何故だか耳から離れない先程の夏生の言葉を、自ら口に出してみた。
「……どうしたの?望」
そんな俺の様子を不思議に思ったのか、横から梓が声を掛けてきた。
「ん?ああ、さっき夏生が言ってただろ?悔いのないように休みを過ごせって。あれどういう意味だ?って思ってな」
「どういう意味って……。単に言葉通りの意味でしょ?」
「……だと思うんだけどな。何か気になんだよ、あいつが俺達にあんなキザッぽい事言うの初めて聞いたし」
「……そんな気分だったんじゃない?きっと一生で一回しかない高校一年生の夏休みを精一杯楽しめってことだよ」
まあ、普通に考えて梓の言うとおりだよな。
先程まで考えていた事を脳内から完全にデリートし、梓との他愛もない話に戻る。
そして、自宅に着いた俺は梓にまたな、と一声掛けて自転車をしまうために倉庫に向かおうとした。
「あ……。
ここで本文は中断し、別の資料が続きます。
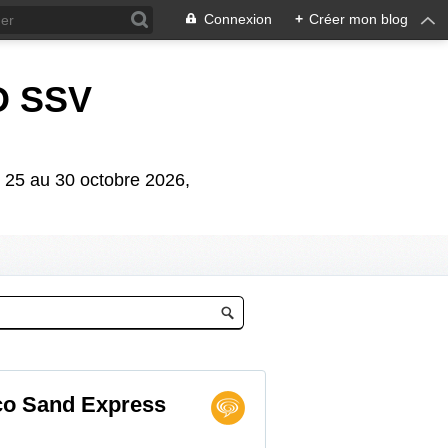
Connexion
+
Créer mon blog
D SSV
5 au 30 octobre 2026,
co Sand Express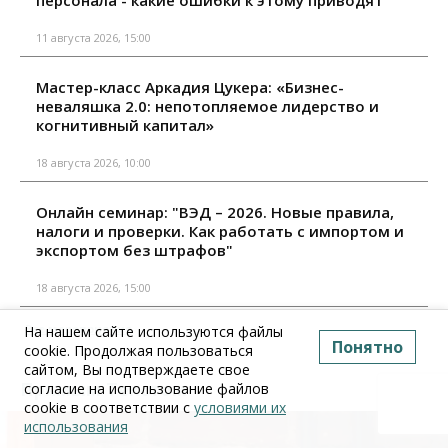
11 августа 2026, 15:00
Мастер-класс Аркадия Цукера: «Бизнес-
неваляшка 2.0: непотопляемое лидерство и
когнитивный капитал»
18 августа 2026, 10:00
Онлайн семинар: "ВЭД – 2026. Новые правила,
налоги и проверки. Как работать с импортом и
экспортом без штрафов"
18 августа 2026, 15:00
Все мероприятия
На нашем сайте используются файлы
Понятно
cookie. Продолжая пользоваться
сайтом, Вы подтверждаете свое
Прямым Текстом
согласие на использование файлов
cookie в соответствии с
условиями их
использования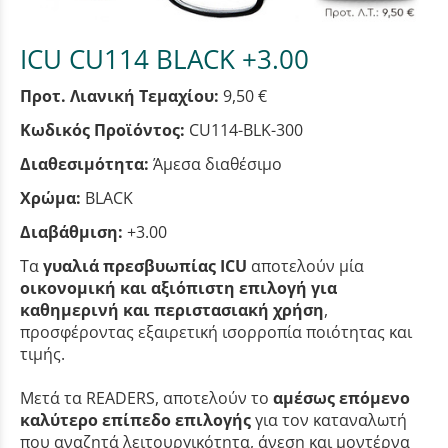
ICU CU114 BLACK +3.00
Προτ. Λιανική Τεμαχίου:
9,50 €
Κωδικός Προϊόντος:
CU114-BLK-300
Διαθεσιμότητα:
Άμεσα διαθέσιμο
Χρώμα:
BLACK
Διαβάθμιση:
+3.00
Τα
γυαλιά πρεσβυωπίας ICU
αποτελούν μία
οικονομική και αξιόπιστη επιλογή για
καθημερινή και περιστασιακή χρήση
,
προσφέροντας εξαιρετική ισορροπία ποιότητας και
τιμής.
Μετά τα READERS, αποτελούν το
αμέσως επόμενο
καλύτερο επίπεδο επιλογής
για τον καταναλωτή
που αναζητά λειτουργικότητα, άνεση και μοντέρνα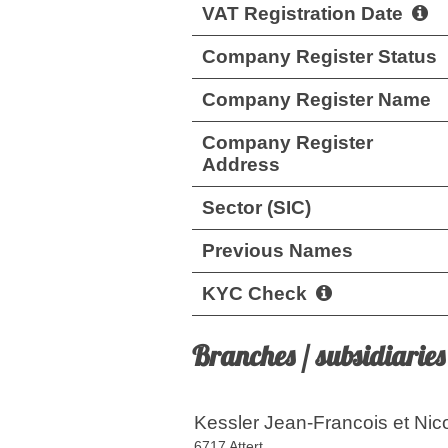
VAT Registration Date
Company Register Status
Company Register Name
Company Register
Address
Sector (SIC)
Previous Names
KYC Check
Branches / subsidiaries
Kessler Jean-Francois et Nic
6717 Attert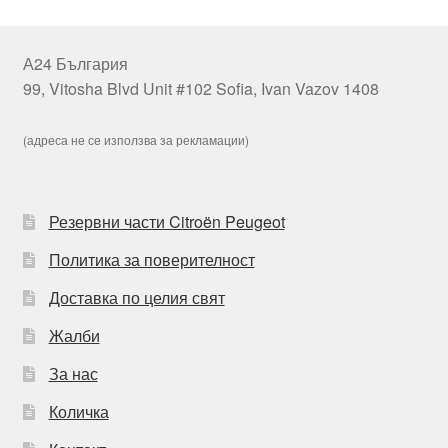
А24 България
99, Vitosha Blvd Unit #102 Sofia, Ivan Vazov 1408
(адреса не се използва за рекламации)
Резервни части Citroën Peugeot
Политика за поверителност
Доставка по целия свят
Жалби
За нас
Количка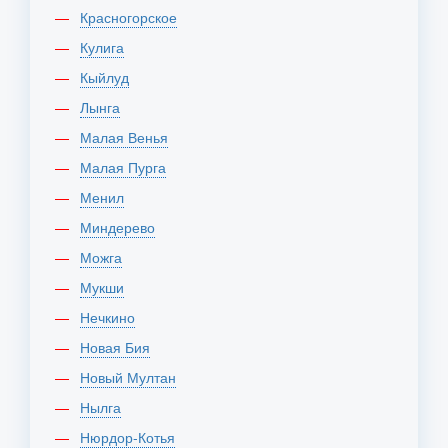
Красногорское
Кулига
Кыйлуд
Лынга
Малая Венья
Малая Пурга
Менил
Миндерево
Можга
Мукши
Нечкино
Новая Бия
Новый Мултан
Нылга
Нюрдор-Котья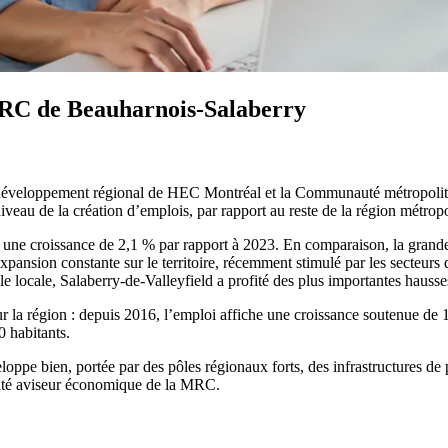
MRC de Beauharnois-Salaberry
n et développement régional de HEC Montréal et la Communauté métropo
au de la création d’emplois, par rapport au reste de la région métropo
 une croissance de 2,1 % par rapport à 2023. En comparaison, la grand
ansion constante sur le territoire, récemment stimulé par les secteurs
lle locale, Salaberry-de-Valleyfield a profité des plus importantes hauss
 la région : depuis 2016, l’emploi affiche une croissance soutenue de
0 habitants.
oppe bien, portée par des pôles régionaux forts, des infrastructures de 
ité aviseur économique de la MRC.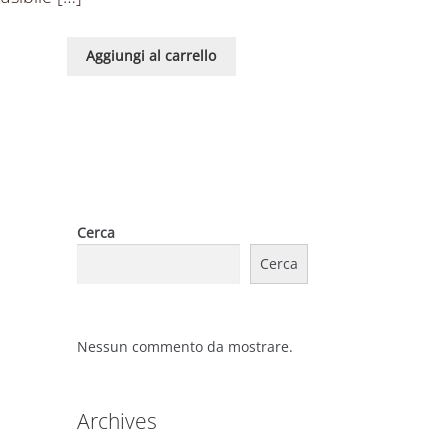
Aggiungi al carrello
Cerca
Cerca
Nessun commento da mostrare.
Archives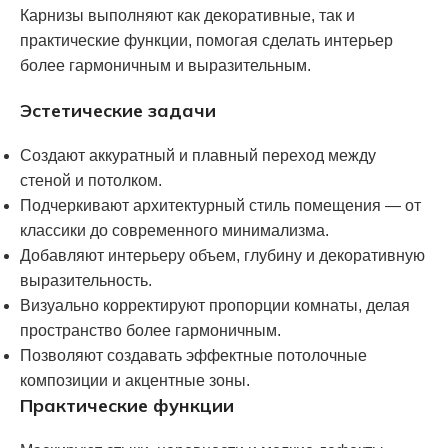
Карнизы выполняют как декоративные, так и
практические функции, помогая сделать интерьер
более гармоничным и выразительным.
Эстетические задачи
Создают аккуратный и плавный переход между
стеной и потолком.
Подчеркивают архитектурный стиль помещения — от
классики до современного минимализма.
Добавляют интерьеру объем, глубину и декоративную
выразительность.
Визуально корректируют пропорции комнаты, делая
пространство более гармоничным.
Позволяют создавать эффектные потолочные
композиции и акцентные зоны.
Практические функции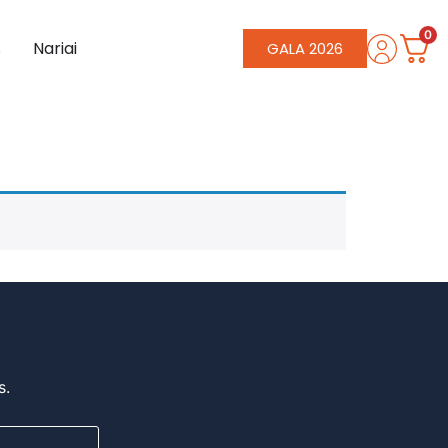
0
s
Nariai
GALA 2026
s.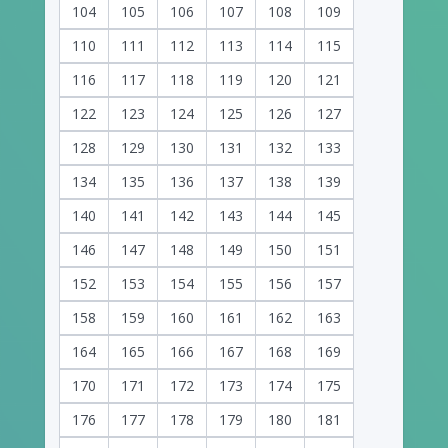
104
105
106
107
108
109
110
111
112
113
114
115
116
117
118
119
120
121
122
123
124
125
126
127
128
129
130
131
132
133
134
135
136
137
138
139
140
141
142
143
144
145
146
147
148
149
150
151
152
153
154
155
156
157
158
159
160
161
162
163
164
165
166
167
168
169
170
171
172
173
174
175
176
177
178
179
180
181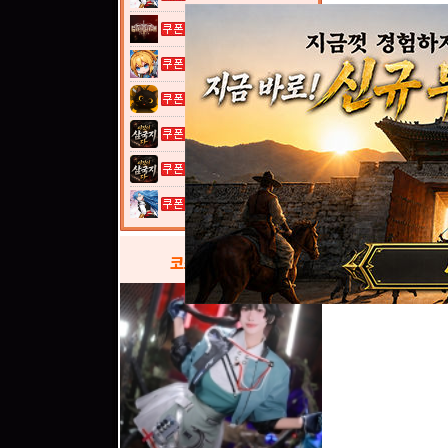
그레이 사가
여전사 키우기...
고양이 낚시터...
이것이 삼국지...
이것이 삼국지...
열혈강호: 넥...
코스프레
갤러리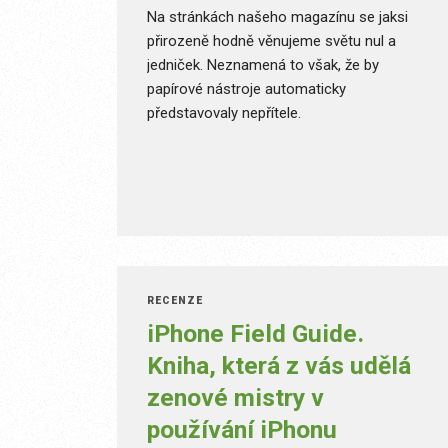
Na stránkách našeho magazínu se jaksi
přirozeně hodně věnujeme světu nul a
jedniček. Neznamená to však, že by
papírové nástroje automaticky
představovaly nepřítele.
RECENZE
iPhone Field Guide.
Kniha, která z vás udělá
zenové mistry v
používání iPhonu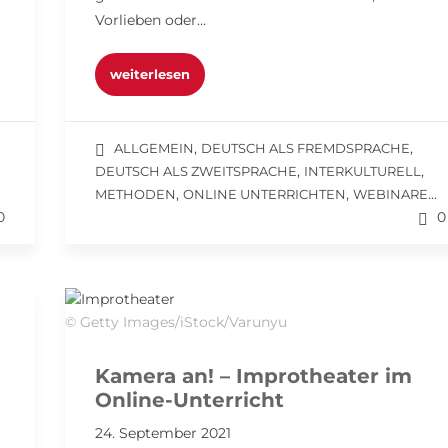
Vorlieben oder…
weiterlesen
,
,
ALLGEMEIN
DEUTSCH ALS FREMDSPRACHE
,
,
DEUTSCH ALS ZWEITSPRACHE
INTERKULTURELL
,
,
...
METHODEN
ONLINE UNTERRICHTEN
WEBINARE
0
0
© Getty Images/iStock/Varunyu
Kamera an! – Improtheater im
Online-Unterricht
24. September 2021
待って!望」
背中を向けて歩き出した瞬間、普段よりうわずった声が聞こえた。
「何だ?どーした?」
立ち止まり、振り返った俺は梓を見た。
「…………じゃあね」
今まで十六年生きてきたけど、背筋に冷や汗が流れたのはこれが初めてだった。
その声が、梓の笑顔が儚くて、まるで今にもここから消えてしまいそうで。
「………………梓?」
目の前の存在を確かめるように、ただ名前を口に出したところで梓は手を振って走り出した。
呆気にとられた俺は、追う事もできずにただただ立ち尽くすだけだった。